Der Blick meines Bruders verdüstert sich aus Enttäuschung, doch dann seufzt er.
"Liebst du ihn?", fragt er.
Ich sehe ihn an. "Du weißt doch, ich glaube nicht a-"
Er unterbricht mich. "Liebst du ihn?"
Überfordert schüttele ich den Kopf. "Ich weiß es nicht. Vielleicht."
"Brich einfach die Wette ab. Es ändert ja nichts.", schlägt mein Bruder vor.
"Und wenn doch?", rufe ich. Von mir selbst überrascht drücke ich kurz die Hände auf den Mund. Ruhiger fahre ich fort: "Was ist, wenn ich nur glaube, mich in ihn zu verlieben?"
Elias hält mir die Hand vor. Ich lege meine eigene darauf und er drückt sie.
"Drew ist der Richtige, Lisa. Vergiss deine Sorgen, scheiß auf die Wette und sei einfach du selbst."
Wenn es nur so einfach wäre...
______________________________________
Soo.... Ich weiß echt nicht, was ich im nächsten Kapitel schreiben soll. Wird also länger dauern. Und ich muss noch ein Kackbuch für meinen MSA Vortrag lesen. Schule stresst mich im Moment übertrieben...!

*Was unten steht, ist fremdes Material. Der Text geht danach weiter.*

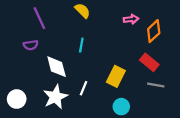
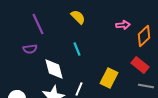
cyan line: (81, 45) -> (77, 49), turned -32

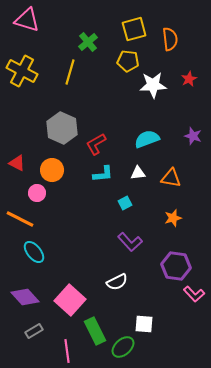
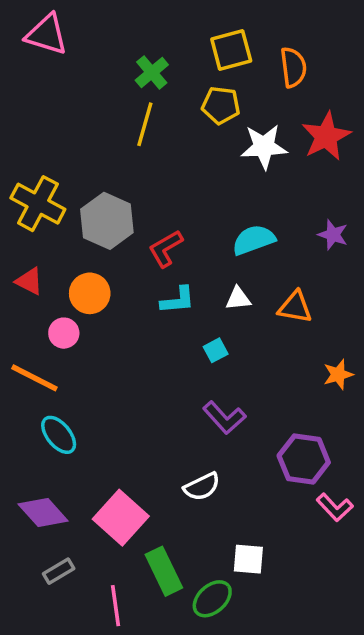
yellow cross: (22, 71) -> (38, 204), moved
yellow line: (70, 72) -> (145, 124), moved
red star: (189, 79) -> (326, 136), size x1.8
orange star: (173, 218) -> (338, 374), moved

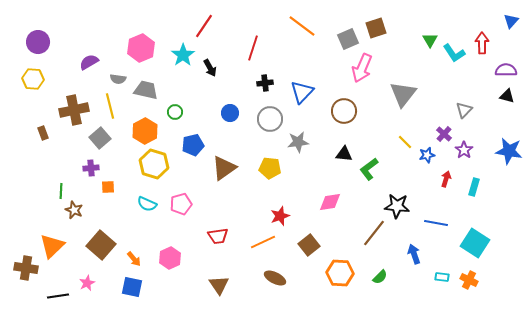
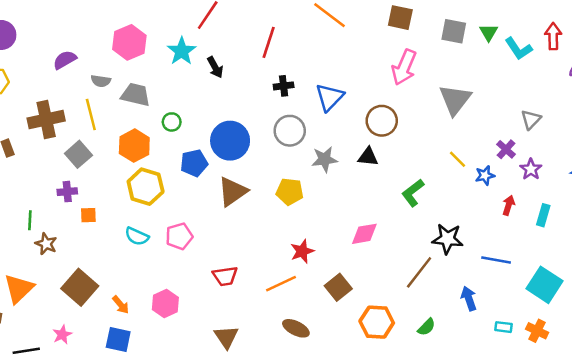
brown square: (376, 28) -> (400, 18), moved, turned 30
gray square: (348, 39) -> (454, 31), moved, turned 35
blue circle: (230, 113) -> (230, 141), moved, size x1.8
black triangle: (344, 154) -> (368, 157), moved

Apropos Schule. Das mit dem stinkenden Tafelwasser hatte ich in meiner Klasse vor paar Monaten. War echt widerlich. Nur haben unsere Jungs das Wasser nicht ausgeschüttet, sondern in der Nebenklasse damit den Boden gewischt xDD Ich sag nur: Behinderte. [Nicht wahr, Shiri?] Doch dafür war am nächsten Tag der Eingang in unser Klassenzimmer mit Tischen und Stühlen verbarrikadiert xDD
Aber unsere zweite Nebenklasse hatte vor einem Jahr wirklich das Wasser aus dem Fenster geschüttet xDD Nicht nur meine Klasse ist behindert - das ist schon gut zu wissen ^^
Okay, genug Infos freigegeben.
Ich hoffe, ihr freut euch, dass sich Analisa Sorgen wegen der Wette macht. So eine richtige Schlampe ist sie also doch nicht. Ist aber schon bedrückend, die ganze Zeit sich solche Gedanken zu machen, ne?